About the Green Harbors Project

The Green Harbors For Coastal Systems Stewardship and Resilience

Mission: To enhance the coastal ecosystem stewardship through biomimicry research, education and outreach projects.
Goal: To establish a “green urban harbor”, a harbor that lives within its ecological and human limits.
Where: Here, in our local communities that we call home.
When: Every day!
Why: To promote ecosystem health, resiliency and sustainability.

Green_harbors_project_Dead-fish
Green_harbors_project_Life fish

What does an urban harbor need to be whole, healthy, and resilient? The GHP’s premise is that “the environment sets the limits for sustainable development and coastal stewardship. We can adapt with nature and flourish environmentally, economically and culturally.” We invite you to join us on this site, outreach programs and in the global community of promoting green harbors.

One question to ask is: ‘what can nature do in an urban harbor?’ As a race, humans have had a substantial impact on coastal ecosystems, leading to the evolution of ecosystem limitations. For example, indigenous communities generally adapt their lifestyles based on local resources – such as fish, shellfish and available crops. So in order to answer the question, there first has to be an underlying understanding of the resilience and history of an urban harbor.

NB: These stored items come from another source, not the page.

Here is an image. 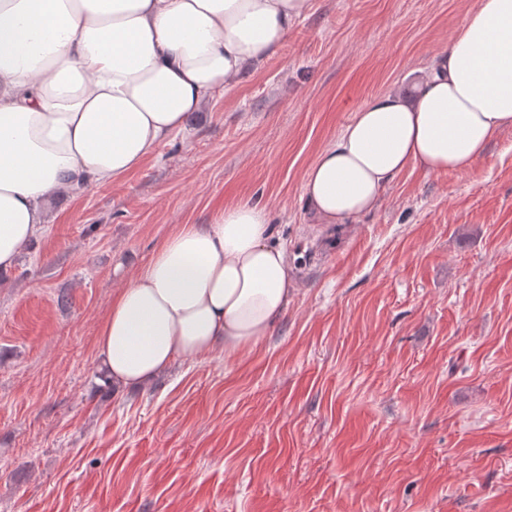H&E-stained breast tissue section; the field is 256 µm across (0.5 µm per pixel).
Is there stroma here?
<instances>
[{
    "label": "stroma",
    "instance_id": "stroma-1",
    "mask_svg": "<svg viewBox=\"0 0 512 512\" xmlns=\"http://www.w3.org/2000/svg\"><path fill=\"white\" fill-rule=\"evenodd\" d=\"M478 0H310L128 179L53 201L0 274V512H512V128L318 224L306 173ZM267 207L297 292L271 336L98 375L112 293L182 224Z\"/></svg>",
    "mask_w": 512,
    "mask_h": 512
}]
</instances>
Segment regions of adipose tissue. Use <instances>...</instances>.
I'll use <instances>...</instances> for the list:
<instances>
[{"label": "adipose tissue", "mask_w": 512, "mask_h": 512, "mask_svg": "<svg viewBox=\"0 0 512 512\" xmlns=\"http://www.w3.org/2000/svg\"><path fill=\"white\" fill-rule=\"evenodd\" d=\"M309 0H0V271L58 195L122 180L189 113L279 47ZM512 127V0H479L415 94L361 106L306 178L321 224L373 209L408 166L464 171ZM296 284L266 207L219 210L165 238L112 295L103 377L137 389L176 357L255 348Z\"/></svg>", "instance_id": "adipose-tissue-1"}]
</instances>
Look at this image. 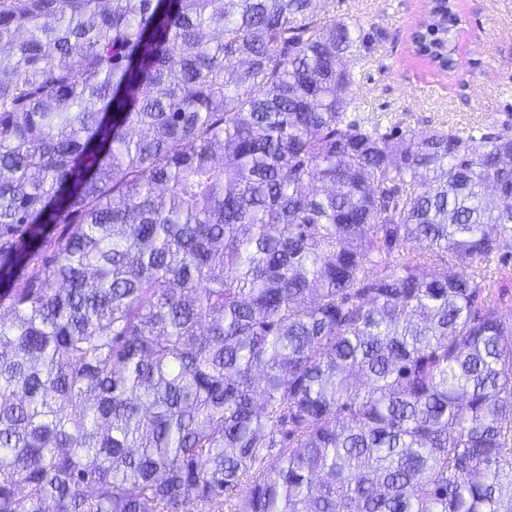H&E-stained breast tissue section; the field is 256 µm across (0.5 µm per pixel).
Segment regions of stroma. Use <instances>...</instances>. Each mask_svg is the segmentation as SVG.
Instances as JSON below:
<instances>
[{
	"label": "stroma",
	"instance_id": "stroma-1",
	"mask_svg": "<svg viewBox=\"0 0 512 512\" xmlns=\"http://www.w3.org/2000/svg\"><path fill=\"white\" fill-rule=\"evenodd\" d=\"M424 0H328V16L377 26L357 74L365 120L421 132L441 123L466 132L512 121V0H457V68L442 71L413 55L409 36Z\"/></svg>",
	"mask_w": 512,
	"mask_h": 512
}]
</instances>
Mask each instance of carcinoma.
<instances>
[{
    "label": "carcinoma",
    "mask_w": 512,
    "mask_h": 512,
    "mask_svg": "<svg viewBox=\"0 0 512 512\" xmlns=\"http://www.w3.org/2000/svg\"><path fill=\"white\" fill-rule=\"evenodd\" d=\"M327 2L0 0V512H512V133ZM498 255L503 260L499 281L503 290L505 305L503 310L506 314H512V238H504L500 241Z\"/></svg>",
    "instance_id": "carcinoma-1"
}]
</instances>
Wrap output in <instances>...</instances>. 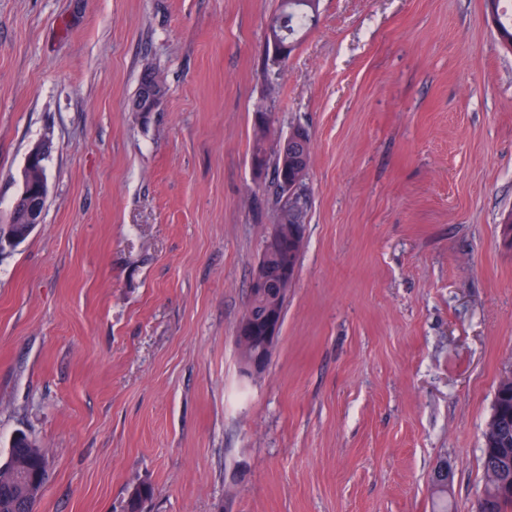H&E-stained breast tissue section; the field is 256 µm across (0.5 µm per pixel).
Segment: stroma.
<instances>
[{"label": "stroma", "instance_id": "35a3bbf8", "mask_svg": "<svg viewBox=\"0 0 512 512\" xmlns=\"http://www.w3.org/2000/svg\"><path fill=\"white\" fill-rule=\"evenodd\" d=\"M279 0H0V214L49 139L43 222L0 256V458L35 512H451L512 372V49L484 0H320L274 80ZM168 93L131 103L145 70ZM306 131L304 249L271 359L236 326L275 222L253 114ZM280 35L278 29H269L268 34H265L267 41L275 39ZM292 48V43L280 42L278 40L266 42L265 41V58L268 64V75L270 77L275 76L282 70V66L288 60V54ZM266 60L264 59V73H266ZM148 75H154L160 80L159 83H157V86H158L159 90L162 92V94L164 96H166L167 86H166L164 79L158 73H156L154 71H149V72H145L143 74V76L141 77L139 87H138L135 97H137L140 94L141 89L143 88V83H142L143 77L144 76L147 77ZM148 84H149V78L147 79V82L144 86L145 88H150L149 91L144 93L141 96H138L132 102V111H135V112H155V111H157V109L160 105V101L162 100V96L160 93L157 92V89L154 85H152V84L148 85ZM47 452L24 433L11 441L0 461V512H33L49 477L43 467ZM434 483L446 481L450 482V473L448 465L443 462H437L432 471ZM430 483V491L433 499V512H448V486H441Z\"/></svg>", "mask_w": 512, "mask_h": 512}]
</instances>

As it may be expected, industrialized harbors are not as healthy as natural harbors. Depleted health can be viewed through over-fishing, loss of shellfishing and habitat destruction – such as in oyster reefs, salt marsh beds and eel grass beds (which are three keystone coastal habitats). These depleted habitats and resources, coupled with anthropogenic (human) inputs have led to a need and development of technologies. Although the technology surrounding wastewater treatment has improved, coastal waters are still in poor conditions and many urban harbors have been given a ‘dead fish sign' showing areas of recurring anoxia/hypoxia. These are areas where high nutrient and storm runoffs have led to a lack of dissolved oxygen that in turn endangers fish and other marine life, creating dead zones.

However, we hold hope for change that research in biomimicry –learning from and mimicking the biological wisdom of species and ecosystems – can be combined with traditional practices to restore and sustain whole systems (i.e. watersheds and coasts) and with them the human populations they support.

There are no clear-cut recipes for a green harbor. All harbors and their surrounding coasts and peoples are unique, with their own mangroves or salt marshes embracing the coastline, their own resident and migrating birds, their own festivals celebrating quahogs or oysters, their specific geological histories coloring their sands, etc. But the GHP approaches and methods, with the Biomimicry LivingLabs described in these pages, can be adapted to any set of local conditions. GHP and bLivingLabs supports both the needs of the people and ecosystem so that they can be better integrated with one another. This would then lead to long-term sustainability within the carrying capacity of coastal systems. After all, the goal of sustainable growth and development is to not only support the needs of the present, but also the needs of future generations. And as a result, we can replace the dead fish signs with live ones!